MATERIAL FOR THIS TASK ->
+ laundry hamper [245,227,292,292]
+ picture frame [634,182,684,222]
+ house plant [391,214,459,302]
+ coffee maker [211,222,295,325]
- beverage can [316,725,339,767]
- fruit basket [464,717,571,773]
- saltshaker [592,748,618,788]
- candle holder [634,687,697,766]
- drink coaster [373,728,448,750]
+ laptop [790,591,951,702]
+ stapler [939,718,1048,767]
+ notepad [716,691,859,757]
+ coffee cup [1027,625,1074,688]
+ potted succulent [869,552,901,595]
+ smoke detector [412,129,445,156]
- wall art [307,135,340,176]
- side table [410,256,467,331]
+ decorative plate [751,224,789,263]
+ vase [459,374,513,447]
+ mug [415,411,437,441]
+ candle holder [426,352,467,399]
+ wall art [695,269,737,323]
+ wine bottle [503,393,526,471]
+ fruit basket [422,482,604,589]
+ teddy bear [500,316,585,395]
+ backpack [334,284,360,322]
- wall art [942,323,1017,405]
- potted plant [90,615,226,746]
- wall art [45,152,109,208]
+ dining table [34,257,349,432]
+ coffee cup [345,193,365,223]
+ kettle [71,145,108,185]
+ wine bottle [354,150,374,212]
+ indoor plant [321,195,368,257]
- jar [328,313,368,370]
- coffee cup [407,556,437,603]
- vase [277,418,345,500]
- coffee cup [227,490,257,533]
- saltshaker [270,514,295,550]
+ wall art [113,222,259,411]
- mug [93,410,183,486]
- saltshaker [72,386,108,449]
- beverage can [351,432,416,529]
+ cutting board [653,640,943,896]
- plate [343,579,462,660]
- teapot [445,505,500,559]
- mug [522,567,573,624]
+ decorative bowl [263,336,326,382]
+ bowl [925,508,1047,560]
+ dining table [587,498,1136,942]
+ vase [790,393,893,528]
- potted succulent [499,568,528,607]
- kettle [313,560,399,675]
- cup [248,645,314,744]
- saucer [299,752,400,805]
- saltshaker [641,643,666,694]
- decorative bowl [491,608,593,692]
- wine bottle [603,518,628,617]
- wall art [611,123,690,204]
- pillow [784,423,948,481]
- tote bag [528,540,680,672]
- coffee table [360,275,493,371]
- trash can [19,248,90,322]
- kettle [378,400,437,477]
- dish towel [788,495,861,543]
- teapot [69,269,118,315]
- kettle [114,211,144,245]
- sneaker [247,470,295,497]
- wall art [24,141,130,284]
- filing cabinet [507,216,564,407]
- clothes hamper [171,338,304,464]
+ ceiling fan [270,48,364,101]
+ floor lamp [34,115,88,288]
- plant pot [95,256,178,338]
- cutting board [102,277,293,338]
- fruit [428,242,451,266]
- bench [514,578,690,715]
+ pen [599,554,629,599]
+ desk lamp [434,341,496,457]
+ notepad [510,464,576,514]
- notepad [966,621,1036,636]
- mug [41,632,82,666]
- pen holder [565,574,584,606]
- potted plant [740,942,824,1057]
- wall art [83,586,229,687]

ASSIGNMENT -> Would you give the material above again, complete and exact?

ANSWER FOR THIS EXERCISE ->
+ laundry hamper [245,227,292,292]
+ picture frame [634,182,684,222]
+ house plant [391,214,459,302]
+ coffee maker [211,222,295,325]
- beverage can [316,725,339,767]
- fruit basket [464,717,571,773]
- saltshaker [592,748,618,788]
- candle holder [634,687,697,766]
- drink coaster [373,728,448,750]
+ laptop [790,591,951,702]
+ stapler [939,718,1048,767]
+ notepad [716,691,859,757]
+ coffee cup [1027,625,1074,688]
+ potted succulent [869,552,901,595]
+ smoke detector [412,129,445,156]
- wall art [307,135,340,176]
- side table [410,256,467,331]
+ decorative plate [751,224,789,263]
+ vase [459,374,513,447]
+ mug [415,411,437,441]
+ candle holder [426,352,467,399]
+ wall art [695,269,737,323]
+ wine bottle [503,393,526,471]
+ fruit basket [422,482,604,589]
+ teddy bear [500,316,585,395]
+ backpack [334,284,360,322]
- wall art [942,323,1017,405]
- potted plant [90,615,226,746]
- wall art [45,152,109,208]
+ dining table [34,257,349,432]
+ coffee cup [345,193,365,223]
+ kettle [71,145,108,185]
+ wine bottle [354,150,374,212]
+ indoor plant [321,195,368,257]
- jar [328,313,368,370]
- coffee cup [407,556,437,603]
- vase [277,418,345,500]
- coffee cup [227,490,257,533]
- saltshaker [270,514,295,550]
+ wall art [113,222,259,411]
- mug [93,410,183,486]
- saltshaker [72,386,108,449]
- beverage can [351,432,416,529]
+ cutting board [653,640,943,896]
- plate [343,579,462,660]
- teapot [445,505,500,559]
- mug [522,567,573,624]
+ decorative bowl [263,336,326,382]
+ bowl [925,508,1047,560]
+ dining table [587,498,1136,942]
+ vase [790,393,893,528]
- potted succulent [499,568,528,607]
- kettle [313,560,399,675]
- cup [248,645,314,744]
- saucer [299,752,400,805]
- saltshaker [641,643,666,694]
- decorative bowl [491,608,593,692]
- wine bottle [603,518,628,617]
- wall art [611,123,690,204]
- pillow [784,423,948,481]
- tote bag [528,540,680,672]
- coffee table [360,275,493,371]
- trash can [19,248,90,322]
- kettle [378,400,437,477]
- dish towel [788,495,861,543]
- teapot [69,269,118,315]
- kettle [114,211,144,245]
- sneaker [247,470,295,497]
- wall art [24,141,130,284]
- filing cabinet [507,216,564,407]
- clothes hamper [171,338,304,464]
+ ceiling fan [270,48,364,101]
+ floor lamp [34,115,88,288]
- plant pot [95,256,178,338]
- cutting board [102,277,293,338]
- fruit [428,242,451,266]
- bench [514,578,690,715]
+ pen [599,554,629,599]
+ desk lamp [434,341,496,457]
+ notepad [510,464,576,514]
- notepad [966,621,1036,636]
- mug [41,632,82,666]
- pen holder [565,574,584,606]
- potted plant [740,942,824,1057]
- wall art [83,586,229,687]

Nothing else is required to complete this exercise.